The New York Post gave a tutorial on how not to write about Latter-day Saints

Conferencegoers walk down the steps after the Sunday morning session of the 194th Annual General Conference of The Church of Jesus Christ of Latter-day Saints at the Conference Center in Salt Lake City on April 7, 2024.
Conferencegoers walk down the steps after the Sunday morning session of the 194th Annual General Conference of The Church of Jesus Christ of Latter-day Saints at the Conference Center in Salt Lake City on April 7, 2024.

Do Latter-day Saints look alike? That’s the subject of a recent article from the New York Post.

The Post published the article Monday with the headline, “I’m an ex-Mormon — here’s why members of my former church look alike.” The piece cobbles together quotes from a one-minute YouTube short video and a couple of research papers to advance the idea Latter-day Saints look alike.

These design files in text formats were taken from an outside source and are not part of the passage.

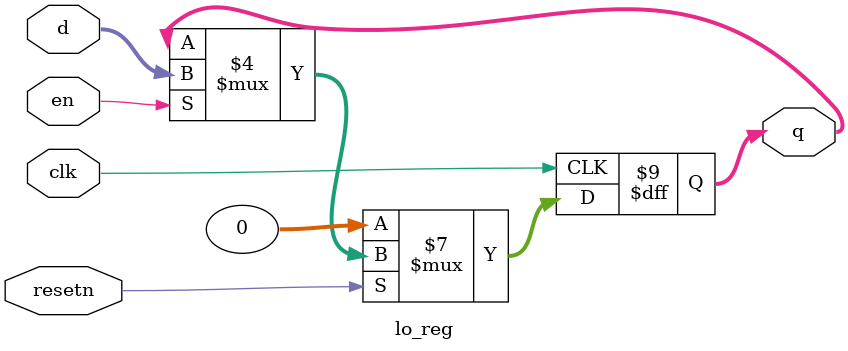
<source format=v>
module lo_reg(clk,resetn,d,en,q);

input clk;          // clock input
input resetn;       // reset input
input en;           // enable input
input [31:0] d;     // data input
output [31:0] q;    // output

reg [31:0] q;       // register to store output

always @(posedge clk) begin
    if (resetn == 0) begin
        q <= 0;        // clear output if reset is low
    end
    else if (en == 1) begin
        q <= d;        // update output if enable is high
    end
end

endmodule
</source>
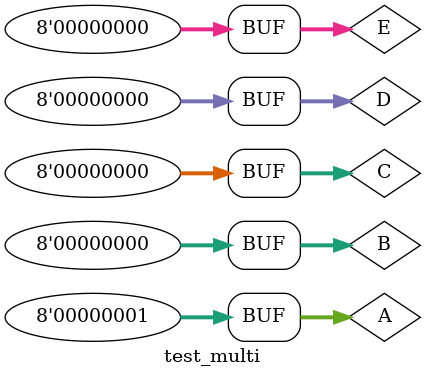
<source format=sv>
`timescale 1ns / 1ps


module test_multi();
    logic [7:0]A;
    logic [7:0]B;
    logic [7:0]C;
    logic [7:0]D;
    logic [7:0]E;
    logic [3:0]sel;
    logic [7:0]out;
  
  multi DUT (
    .A(A),
    .B(B),
    .C(C),
    .D(D),
    .E(E),
    .sel(sel),
    .out(out)
    
    );
  initial begin
     A=4'd0;
     B=4'd0;
     C=4'd0;
     D=4'd0;
     E=4'd0;
     #3
     A=4'd1;   
  end  
endmodule

</source>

The Church of Jesus Christ of Latter-day Saints, however, has more than 17.25 million members around the world. With 6.8 million church members in the United States, a majority of church members live outside with recent growth in places like Africa, the Philippines, Central and South America and the Pacific Islands, according to statistics from the Church Almanac.

The Post article, however, suggests Latter-day Saints have a small gene pool relegated mostly to Utah and the Mountain West. While it’s true many members of the church live in Utah, and Latter-day Saints tend to marry within the faith, as church members pointed out online it’s misleading to claim that this leads to members looking alike when the church is comprised of people from roughly 175 countries.

The Post story also suggested Utah mothers are prone to undergo plastic surgery — what the story calls “the Mommy Makeover” — due to local pressure, citing a 2013 study. The study, however, surveyed 100 Latter-day Saint women in Utah and only four of them said they had cosmetic surgery — a number lower than the national average. Additionally, survey data from the “The Next Mormons” study in 2016 suggests Latter-day Saint women in Utah report lower rates of cosmetic surgery than the national average.

The Post story also said that the Church of Jesus Christ gives “beauty tutorials” and linked to an article called “Beauty Tips” from the 2001 issue of the New Era, a youth magazine which has since been renamed by the church. The New Era article doesn’t offer a guide to beauty tips in any traditional sense, but is instead a fictional short story about a girl who battles to overcome negative thoughts about her own self-image. After reading inspirational scriptural passages with her mom, the character in the story discovers that beauty transcends appearance and comes from a deeper source of faith and self-worth.

Daryl Austin, contributing writer for USA Today and NBC News, tweeted that he thought the Post article was interesting, but “characterizing a 2001 LDS youth magazine fictional story that talks about personality and intelligence being more important than outward appearance as ‘The Latter-day Saints church website even offers beauty tutorials’ is among the most sloppy and misleading reporting I’ve ever encountered.”

The Post article does not appear to quote any actively participating members of the Church of Jesus Christ, nor does the article cite any response from the church itself. There’s no perspectives offered providing context around phrases in the article such as “the Mormon vibe, which is often super hyper-friendly, almost too friendly” or “I think that Mormon culture is very copycat.”

Thomas Stevenson, a writer with The Post Millennial and a Latter-day Saint, said he sent an email to the author of the Post article pointing out various issues but did not hear back as of Wednesday afternoon, and no corrections to the article had been made by the New York Post.

Some Latter-day Saints reacted positively to the article online. One X user who goes by “Black Blessed LDS” online called the article a win because it referenced a study that showed a connection between spirituality and healthy habits.

Recent survey data suggest U.S. adults hold a more unfavorable opinion of Latter-day Saints compared to other faith groups and also that many Americans don’t know much about Latter-day Saints. According to the same study, Latter-day Saints had among the highest opinion of all other faith groups in the survey.

U.S. and global media consumers are hungry for better portrayals of religious people in media, according to The Global Faith and News Media Study from HarrisX and the Faith and Media Initiative, which surveyed 9,489 people and found that 61% of respondents think the media perpetuates faith-based stereotypes.